The second kind of fear is servile fear. As a servant fears the master’s punishment, so servile fear is about fearing God’s punishment for sin. Ultimately, it is rooted in a love of self. In fearing punishment, I am not doing what is right primarily out of the love for God but rather out of love of myself. But there does not have to be any contradiction between love of self and love of God. I can love and indeed I should love myself as a way of loving God: true self love is to love God by loving oneself. And so, we can say that although servile fear is not necessarily bad in itself, it is deficient, so that when we progress in the spiritual life, our servile fear should more and more be transformed into filial fear. As the apostle Paul says:
The spirit you received is not the spirit of slaves bringing fear into your lives again; it is the spirit of sons, and it makes us cry out, “Abba. Father!” (Rom. 8:15).

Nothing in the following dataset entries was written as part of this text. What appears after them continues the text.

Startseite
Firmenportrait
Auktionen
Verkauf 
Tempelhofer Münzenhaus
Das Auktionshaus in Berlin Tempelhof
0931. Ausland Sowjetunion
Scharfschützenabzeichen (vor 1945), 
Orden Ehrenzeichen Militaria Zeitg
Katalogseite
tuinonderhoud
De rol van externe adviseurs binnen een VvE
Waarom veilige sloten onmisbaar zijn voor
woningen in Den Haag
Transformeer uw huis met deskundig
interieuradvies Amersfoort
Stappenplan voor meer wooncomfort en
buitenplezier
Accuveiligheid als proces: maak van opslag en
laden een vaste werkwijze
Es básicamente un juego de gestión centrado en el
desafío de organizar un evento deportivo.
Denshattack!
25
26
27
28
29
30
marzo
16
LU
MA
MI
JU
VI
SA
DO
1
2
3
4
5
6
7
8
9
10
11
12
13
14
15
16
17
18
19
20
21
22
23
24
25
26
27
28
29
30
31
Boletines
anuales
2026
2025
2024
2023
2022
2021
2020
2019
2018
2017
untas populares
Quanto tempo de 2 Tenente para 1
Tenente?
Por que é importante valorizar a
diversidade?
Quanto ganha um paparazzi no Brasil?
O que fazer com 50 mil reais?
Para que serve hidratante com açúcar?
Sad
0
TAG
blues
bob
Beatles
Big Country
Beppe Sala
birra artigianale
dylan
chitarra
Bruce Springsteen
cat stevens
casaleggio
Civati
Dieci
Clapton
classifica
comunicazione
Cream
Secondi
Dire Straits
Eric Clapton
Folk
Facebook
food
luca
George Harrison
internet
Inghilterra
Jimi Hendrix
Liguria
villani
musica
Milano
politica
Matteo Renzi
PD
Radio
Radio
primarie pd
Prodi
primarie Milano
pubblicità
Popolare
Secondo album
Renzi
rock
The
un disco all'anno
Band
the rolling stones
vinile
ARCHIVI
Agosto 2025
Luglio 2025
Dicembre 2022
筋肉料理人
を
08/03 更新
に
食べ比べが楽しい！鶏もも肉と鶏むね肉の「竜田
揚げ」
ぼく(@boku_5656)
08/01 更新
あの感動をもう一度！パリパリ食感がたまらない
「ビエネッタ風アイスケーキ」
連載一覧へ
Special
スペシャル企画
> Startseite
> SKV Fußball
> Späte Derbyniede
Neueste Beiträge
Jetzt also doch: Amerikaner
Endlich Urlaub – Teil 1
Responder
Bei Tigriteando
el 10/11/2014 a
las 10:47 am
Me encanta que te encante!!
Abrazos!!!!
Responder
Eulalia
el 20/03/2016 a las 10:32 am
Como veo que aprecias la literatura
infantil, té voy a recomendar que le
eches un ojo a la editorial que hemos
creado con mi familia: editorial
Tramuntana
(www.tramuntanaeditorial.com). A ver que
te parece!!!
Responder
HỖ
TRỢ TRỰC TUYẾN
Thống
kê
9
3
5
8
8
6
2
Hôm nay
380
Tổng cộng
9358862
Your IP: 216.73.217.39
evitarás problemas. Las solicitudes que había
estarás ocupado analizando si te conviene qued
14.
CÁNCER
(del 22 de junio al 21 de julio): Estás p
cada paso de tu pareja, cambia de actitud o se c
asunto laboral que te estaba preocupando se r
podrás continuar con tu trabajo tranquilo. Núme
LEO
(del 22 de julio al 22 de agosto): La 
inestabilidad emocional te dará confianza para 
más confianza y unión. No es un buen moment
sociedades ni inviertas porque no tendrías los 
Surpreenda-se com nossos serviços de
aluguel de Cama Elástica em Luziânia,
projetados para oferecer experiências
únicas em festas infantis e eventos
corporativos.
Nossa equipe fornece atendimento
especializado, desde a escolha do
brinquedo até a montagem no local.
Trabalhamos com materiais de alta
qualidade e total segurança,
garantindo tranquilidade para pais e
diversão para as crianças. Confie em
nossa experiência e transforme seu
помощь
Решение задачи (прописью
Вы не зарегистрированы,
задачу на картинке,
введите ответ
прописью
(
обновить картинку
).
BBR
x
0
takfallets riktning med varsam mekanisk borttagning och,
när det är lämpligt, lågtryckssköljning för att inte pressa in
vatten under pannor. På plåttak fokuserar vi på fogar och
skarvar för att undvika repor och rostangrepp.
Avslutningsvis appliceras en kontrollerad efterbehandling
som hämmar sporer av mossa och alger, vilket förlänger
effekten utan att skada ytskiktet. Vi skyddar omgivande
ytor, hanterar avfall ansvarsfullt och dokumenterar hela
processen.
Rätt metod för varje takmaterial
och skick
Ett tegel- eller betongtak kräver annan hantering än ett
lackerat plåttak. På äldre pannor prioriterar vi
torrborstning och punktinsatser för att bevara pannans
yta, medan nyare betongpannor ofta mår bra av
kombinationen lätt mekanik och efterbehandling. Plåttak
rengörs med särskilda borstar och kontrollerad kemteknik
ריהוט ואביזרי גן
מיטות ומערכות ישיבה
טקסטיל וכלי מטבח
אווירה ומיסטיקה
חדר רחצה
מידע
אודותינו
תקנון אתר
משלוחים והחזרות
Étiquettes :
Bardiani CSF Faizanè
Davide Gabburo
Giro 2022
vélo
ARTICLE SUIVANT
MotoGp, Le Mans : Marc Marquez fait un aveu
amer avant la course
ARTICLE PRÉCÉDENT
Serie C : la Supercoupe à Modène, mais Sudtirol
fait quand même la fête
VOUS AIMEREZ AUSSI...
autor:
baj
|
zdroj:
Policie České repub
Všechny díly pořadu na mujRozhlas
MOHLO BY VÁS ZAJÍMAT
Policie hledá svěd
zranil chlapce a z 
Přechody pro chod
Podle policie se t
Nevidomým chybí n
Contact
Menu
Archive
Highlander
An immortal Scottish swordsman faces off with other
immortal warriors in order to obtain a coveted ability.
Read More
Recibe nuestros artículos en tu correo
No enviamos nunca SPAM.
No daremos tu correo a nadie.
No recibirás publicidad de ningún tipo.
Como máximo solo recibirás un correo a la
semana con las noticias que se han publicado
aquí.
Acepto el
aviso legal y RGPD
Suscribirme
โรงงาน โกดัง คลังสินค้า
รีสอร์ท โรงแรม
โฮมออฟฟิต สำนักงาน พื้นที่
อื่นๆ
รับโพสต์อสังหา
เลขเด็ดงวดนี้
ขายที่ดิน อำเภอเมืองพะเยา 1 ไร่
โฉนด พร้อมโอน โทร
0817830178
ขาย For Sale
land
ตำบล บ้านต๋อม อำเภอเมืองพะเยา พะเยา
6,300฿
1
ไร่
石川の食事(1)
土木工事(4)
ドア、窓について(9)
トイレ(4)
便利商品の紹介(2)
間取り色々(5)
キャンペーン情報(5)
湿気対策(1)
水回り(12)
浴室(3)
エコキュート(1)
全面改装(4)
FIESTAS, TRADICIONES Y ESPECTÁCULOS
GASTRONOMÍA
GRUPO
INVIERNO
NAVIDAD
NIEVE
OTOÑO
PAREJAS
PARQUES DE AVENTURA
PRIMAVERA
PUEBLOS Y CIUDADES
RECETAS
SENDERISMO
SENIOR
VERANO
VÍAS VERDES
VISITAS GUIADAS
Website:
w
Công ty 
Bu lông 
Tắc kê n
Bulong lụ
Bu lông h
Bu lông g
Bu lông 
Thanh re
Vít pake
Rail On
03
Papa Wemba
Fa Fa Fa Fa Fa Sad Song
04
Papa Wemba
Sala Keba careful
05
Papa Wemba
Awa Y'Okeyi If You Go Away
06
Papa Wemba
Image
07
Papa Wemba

Finally, then, there is filial fear, which is the fear of being separated from God through our own sins. Ultimately, the only thing that can separate us from God are our own sins, and therefore, sin is really the only thing worth fearing. As saint Paul says in the passage just quoted, filial fear takes its name from the Latin words filius and filia, i.e. son and daughter. It is a fear that characterizes those who have received the grace of divine sonship and have been taken up into Christ, the true son of God. Filial fear follows on the charity that we receive when God pours his grace into our hearts: because the more someone loves a person, the more he also fears to offend him and be separated from him. And so, as sons and daughters of God, we are wholly orientated towards God, only fearing to be separated from him.
Let us therefore turn to Christ, our Lord, and ask him to take away all despair and presumption from our hearts: to free us from our mundane and worldly fears and instead send his Holy Spirit that fills us with the true fear of the Lord, so that we may cling to God with all our strength and only fear to be separated from him through sin. + Amen.